Task statement:
Report how many lines in the records below contain the string "middle", matching case exactly. Give only the number.
# START OF Dataset records
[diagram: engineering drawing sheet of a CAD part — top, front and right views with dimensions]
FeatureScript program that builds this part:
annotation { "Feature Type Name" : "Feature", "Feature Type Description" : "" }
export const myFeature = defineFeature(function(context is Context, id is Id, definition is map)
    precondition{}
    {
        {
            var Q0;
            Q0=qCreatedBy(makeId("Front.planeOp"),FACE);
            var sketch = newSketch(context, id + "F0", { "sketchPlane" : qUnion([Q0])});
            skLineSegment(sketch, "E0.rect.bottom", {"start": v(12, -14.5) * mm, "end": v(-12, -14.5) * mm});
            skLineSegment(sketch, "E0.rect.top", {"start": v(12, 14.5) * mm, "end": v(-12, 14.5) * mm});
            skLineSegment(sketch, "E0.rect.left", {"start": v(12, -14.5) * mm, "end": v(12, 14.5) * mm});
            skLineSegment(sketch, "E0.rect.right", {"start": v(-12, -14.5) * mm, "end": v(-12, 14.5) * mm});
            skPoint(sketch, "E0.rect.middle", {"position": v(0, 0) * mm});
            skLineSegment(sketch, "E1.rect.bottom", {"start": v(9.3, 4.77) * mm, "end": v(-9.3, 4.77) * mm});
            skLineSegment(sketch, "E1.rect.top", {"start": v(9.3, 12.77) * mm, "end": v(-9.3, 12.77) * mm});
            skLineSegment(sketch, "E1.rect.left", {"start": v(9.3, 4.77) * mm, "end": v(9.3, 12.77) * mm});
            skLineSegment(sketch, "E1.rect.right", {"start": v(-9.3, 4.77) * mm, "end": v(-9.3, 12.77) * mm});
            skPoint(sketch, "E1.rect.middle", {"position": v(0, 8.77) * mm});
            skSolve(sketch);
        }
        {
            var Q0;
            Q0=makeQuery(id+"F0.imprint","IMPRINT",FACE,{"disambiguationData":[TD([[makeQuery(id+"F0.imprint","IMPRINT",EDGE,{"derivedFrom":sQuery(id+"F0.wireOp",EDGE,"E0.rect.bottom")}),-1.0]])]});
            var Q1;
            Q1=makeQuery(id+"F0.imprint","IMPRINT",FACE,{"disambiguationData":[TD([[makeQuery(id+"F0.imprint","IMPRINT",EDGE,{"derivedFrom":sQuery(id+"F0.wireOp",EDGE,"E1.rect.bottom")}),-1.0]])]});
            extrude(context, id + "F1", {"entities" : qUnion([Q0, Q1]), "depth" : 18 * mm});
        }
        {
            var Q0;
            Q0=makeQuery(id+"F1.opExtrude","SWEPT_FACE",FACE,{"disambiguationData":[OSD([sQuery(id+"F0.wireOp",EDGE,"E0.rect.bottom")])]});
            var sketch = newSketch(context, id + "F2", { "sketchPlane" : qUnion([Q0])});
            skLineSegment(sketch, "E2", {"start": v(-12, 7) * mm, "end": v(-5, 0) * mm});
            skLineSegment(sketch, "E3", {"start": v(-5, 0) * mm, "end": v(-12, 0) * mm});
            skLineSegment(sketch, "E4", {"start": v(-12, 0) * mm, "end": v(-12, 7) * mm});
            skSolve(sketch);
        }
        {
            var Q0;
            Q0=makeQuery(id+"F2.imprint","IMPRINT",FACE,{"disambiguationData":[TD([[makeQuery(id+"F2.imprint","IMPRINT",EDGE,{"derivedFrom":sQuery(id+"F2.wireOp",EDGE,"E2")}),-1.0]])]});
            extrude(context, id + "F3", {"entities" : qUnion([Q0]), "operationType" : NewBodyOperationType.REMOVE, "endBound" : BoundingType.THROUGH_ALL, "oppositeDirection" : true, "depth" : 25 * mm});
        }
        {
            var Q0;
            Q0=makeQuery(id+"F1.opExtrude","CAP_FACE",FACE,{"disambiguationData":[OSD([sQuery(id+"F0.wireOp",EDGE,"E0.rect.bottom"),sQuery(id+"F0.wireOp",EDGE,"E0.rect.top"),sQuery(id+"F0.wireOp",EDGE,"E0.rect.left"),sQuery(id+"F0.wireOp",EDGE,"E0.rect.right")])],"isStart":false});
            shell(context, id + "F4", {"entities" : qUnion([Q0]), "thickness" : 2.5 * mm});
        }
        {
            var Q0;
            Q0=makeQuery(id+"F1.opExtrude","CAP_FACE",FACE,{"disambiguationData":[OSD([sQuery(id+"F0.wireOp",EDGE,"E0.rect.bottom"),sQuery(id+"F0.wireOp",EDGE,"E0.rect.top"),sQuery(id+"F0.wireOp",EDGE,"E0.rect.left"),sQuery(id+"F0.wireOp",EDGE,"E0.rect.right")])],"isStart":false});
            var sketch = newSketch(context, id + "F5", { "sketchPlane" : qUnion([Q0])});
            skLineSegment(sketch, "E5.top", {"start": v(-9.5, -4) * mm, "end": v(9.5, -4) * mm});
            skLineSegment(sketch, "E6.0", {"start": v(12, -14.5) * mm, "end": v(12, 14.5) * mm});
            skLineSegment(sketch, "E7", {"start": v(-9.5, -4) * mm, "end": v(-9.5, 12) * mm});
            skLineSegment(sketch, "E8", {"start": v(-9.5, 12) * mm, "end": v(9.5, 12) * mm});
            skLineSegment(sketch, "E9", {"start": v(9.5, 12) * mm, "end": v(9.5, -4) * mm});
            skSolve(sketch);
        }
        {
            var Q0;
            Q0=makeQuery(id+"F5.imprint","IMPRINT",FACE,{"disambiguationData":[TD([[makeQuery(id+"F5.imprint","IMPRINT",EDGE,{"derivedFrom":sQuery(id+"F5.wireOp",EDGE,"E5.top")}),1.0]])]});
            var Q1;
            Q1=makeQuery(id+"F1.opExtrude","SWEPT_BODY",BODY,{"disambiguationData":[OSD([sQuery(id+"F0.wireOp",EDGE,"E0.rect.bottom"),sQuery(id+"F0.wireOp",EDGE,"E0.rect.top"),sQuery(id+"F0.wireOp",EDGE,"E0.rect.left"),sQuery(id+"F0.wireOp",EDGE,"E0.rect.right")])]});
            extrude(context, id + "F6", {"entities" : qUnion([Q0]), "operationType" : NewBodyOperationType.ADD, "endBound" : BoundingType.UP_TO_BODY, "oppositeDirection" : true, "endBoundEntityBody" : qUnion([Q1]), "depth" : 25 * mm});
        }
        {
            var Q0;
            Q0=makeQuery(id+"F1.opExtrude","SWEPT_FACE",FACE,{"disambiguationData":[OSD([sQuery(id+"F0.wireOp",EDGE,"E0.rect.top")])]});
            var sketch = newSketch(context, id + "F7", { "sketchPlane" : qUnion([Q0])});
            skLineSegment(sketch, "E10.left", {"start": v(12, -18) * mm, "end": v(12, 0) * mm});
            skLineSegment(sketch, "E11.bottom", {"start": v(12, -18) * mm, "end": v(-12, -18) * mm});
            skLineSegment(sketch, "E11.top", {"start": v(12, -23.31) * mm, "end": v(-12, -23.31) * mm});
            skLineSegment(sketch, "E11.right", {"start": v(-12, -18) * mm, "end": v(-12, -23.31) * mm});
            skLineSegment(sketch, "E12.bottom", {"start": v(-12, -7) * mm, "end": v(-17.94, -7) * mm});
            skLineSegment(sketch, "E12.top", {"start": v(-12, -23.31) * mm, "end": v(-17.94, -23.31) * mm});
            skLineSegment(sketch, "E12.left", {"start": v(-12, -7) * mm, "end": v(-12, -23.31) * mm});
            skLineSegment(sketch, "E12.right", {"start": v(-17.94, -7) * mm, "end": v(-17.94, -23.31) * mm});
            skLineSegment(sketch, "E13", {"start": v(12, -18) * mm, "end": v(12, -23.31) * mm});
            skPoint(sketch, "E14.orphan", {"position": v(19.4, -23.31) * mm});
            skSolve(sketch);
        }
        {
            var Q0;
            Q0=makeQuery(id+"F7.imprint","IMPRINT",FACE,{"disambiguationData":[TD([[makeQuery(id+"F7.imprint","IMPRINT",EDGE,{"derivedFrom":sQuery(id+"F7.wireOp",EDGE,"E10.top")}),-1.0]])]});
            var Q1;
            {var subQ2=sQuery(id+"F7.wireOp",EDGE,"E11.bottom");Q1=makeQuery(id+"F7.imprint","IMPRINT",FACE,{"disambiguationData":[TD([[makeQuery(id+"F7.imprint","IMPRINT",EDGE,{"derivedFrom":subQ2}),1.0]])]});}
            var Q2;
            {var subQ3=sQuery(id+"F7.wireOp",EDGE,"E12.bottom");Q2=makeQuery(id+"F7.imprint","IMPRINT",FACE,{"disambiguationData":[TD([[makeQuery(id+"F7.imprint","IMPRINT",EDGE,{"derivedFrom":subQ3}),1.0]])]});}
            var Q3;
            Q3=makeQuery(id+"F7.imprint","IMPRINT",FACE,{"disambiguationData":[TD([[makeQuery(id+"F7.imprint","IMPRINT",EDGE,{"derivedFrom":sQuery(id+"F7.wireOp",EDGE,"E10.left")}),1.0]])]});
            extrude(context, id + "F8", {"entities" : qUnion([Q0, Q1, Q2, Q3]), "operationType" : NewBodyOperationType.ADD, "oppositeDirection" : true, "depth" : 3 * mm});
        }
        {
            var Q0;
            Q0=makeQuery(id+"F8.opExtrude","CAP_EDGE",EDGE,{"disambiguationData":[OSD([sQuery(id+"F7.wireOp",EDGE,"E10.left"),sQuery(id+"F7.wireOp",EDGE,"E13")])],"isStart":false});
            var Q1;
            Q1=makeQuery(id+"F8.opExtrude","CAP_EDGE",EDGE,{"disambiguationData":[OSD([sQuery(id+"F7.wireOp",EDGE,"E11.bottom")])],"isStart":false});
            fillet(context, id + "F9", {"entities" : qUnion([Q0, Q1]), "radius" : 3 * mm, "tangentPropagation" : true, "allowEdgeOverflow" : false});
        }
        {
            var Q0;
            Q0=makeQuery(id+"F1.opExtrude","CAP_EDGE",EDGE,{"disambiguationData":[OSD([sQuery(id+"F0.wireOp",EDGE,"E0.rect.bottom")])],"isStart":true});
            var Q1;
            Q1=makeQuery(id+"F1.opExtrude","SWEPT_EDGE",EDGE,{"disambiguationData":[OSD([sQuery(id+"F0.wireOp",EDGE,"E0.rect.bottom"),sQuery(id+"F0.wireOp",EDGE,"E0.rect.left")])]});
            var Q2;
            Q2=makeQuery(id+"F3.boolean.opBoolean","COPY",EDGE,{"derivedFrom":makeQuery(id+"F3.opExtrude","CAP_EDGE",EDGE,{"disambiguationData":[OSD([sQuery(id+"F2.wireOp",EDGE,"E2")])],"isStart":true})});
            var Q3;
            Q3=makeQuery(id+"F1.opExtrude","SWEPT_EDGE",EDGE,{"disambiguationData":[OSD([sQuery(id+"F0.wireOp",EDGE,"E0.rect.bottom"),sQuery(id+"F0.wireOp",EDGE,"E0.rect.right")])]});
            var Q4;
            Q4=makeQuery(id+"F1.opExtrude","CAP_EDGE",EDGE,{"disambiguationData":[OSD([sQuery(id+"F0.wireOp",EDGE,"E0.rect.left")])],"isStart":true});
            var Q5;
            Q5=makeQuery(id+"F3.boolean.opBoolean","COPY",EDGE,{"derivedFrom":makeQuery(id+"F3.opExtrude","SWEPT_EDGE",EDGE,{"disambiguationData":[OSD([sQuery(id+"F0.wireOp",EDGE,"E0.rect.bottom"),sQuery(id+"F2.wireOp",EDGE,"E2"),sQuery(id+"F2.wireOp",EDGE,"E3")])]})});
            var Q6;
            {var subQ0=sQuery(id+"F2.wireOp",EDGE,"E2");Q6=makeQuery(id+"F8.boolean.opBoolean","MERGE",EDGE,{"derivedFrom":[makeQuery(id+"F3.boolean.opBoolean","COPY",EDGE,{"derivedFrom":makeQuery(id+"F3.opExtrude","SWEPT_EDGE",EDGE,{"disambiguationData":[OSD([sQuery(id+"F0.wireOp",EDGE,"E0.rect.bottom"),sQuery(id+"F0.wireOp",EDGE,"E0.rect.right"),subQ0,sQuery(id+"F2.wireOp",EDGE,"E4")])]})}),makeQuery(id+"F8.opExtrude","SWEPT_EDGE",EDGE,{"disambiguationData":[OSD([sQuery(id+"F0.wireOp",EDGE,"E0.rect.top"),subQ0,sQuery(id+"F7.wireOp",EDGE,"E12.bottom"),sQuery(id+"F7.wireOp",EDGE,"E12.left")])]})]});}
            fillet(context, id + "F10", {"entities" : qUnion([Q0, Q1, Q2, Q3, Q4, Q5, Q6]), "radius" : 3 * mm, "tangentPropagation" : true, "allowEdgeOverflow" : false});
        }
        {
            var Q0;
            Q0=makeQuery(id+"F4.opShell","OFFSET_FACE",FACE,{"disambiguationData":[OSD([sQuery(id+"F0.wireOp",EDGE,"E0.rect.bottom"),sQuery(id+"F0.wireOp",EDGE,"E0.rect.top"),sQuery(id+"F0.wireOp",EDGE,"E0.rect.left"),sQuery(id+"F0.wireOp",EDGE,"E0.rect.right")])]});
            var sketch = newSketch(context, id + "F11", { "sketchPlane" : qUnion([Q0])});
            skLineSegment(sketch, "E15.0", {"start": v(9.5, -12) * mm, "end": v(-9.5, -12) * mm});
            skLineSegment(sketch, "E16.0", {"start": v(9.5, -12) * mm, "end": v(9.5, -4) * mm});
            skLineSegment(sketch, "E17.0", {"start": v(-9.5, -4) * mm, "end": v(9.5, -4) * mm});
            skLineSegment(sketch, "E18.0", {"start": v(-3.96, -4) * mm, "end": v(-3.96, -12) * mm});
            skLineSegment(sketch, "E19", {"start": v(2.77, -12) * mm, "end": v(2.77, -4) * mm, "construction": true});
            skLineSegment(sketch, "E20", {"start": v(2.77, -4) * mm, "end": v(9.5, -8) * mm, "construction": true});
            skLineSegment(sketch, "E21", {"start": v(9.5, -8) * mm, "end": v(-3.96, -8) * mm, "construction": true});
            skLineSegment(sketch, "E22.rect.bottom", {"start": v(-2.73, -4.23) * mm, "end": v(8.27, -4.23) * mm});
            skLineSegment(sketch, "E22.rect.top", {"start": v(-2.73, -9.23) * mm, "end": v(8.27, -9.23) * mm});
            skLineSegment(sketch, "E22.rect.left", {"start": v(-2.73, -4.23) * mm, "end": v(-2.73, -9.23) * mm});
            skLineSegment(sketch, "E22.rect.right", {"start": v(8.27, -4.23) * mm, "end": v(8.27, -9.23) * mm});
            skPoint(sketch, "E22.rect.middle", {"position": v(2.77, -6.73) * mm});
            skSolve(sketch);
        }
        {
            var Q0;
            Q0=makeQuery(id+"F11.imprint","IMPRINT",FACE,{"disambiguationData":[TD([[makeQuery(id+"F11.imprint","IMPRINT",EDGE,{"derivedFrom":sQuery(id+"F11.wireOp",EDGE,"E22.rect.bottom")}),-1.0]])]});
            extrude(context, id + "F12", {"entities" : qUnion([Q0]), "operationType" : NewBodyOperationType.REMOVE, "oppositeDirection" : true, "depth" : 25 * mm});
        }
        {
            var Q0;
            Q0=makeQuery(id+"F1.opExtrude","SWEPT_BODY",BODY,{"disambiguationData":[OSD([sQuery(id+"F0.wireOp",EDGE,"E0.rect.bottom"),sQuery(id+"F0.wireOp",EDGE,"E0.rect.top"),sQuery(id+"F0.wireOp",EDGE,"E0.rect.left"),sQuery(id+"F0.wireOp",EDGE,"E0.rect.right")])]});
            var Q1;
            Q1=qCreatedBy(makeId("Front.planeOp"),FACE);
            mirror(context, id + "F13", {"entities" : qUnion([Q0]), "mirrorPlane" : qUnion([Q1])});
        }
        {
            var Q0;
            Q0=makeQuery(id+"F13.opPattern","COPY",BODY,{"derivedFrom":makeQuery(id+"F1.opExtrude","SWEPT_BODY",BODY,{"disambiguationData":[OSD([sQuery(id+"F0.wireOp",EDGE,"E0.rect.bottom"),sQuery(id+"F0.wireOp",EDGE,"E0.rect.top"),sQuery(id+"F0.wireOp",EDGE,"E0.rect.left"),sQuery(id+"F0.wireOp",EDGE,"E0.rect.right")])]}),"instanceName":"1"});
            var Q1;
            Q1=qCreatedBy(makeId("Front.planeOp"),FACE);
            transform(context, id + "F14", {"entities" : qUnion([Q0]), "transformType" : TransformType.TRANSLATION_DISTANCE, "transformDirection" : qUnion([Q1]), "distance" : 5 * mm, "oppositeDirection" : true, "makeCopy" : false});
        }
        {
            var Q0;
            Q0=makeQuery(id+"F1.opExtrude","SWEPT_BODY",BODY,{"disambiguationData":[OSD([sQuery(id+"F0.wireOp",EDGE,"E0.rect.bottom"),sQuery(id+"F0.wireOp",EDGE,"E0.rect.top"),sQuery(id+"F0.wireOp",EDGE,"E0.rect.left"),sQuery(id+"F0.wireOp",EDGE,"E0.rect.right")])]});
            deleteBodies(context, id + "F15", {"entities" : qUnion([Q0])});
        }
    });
# END OF Dataset records
The completed task:
3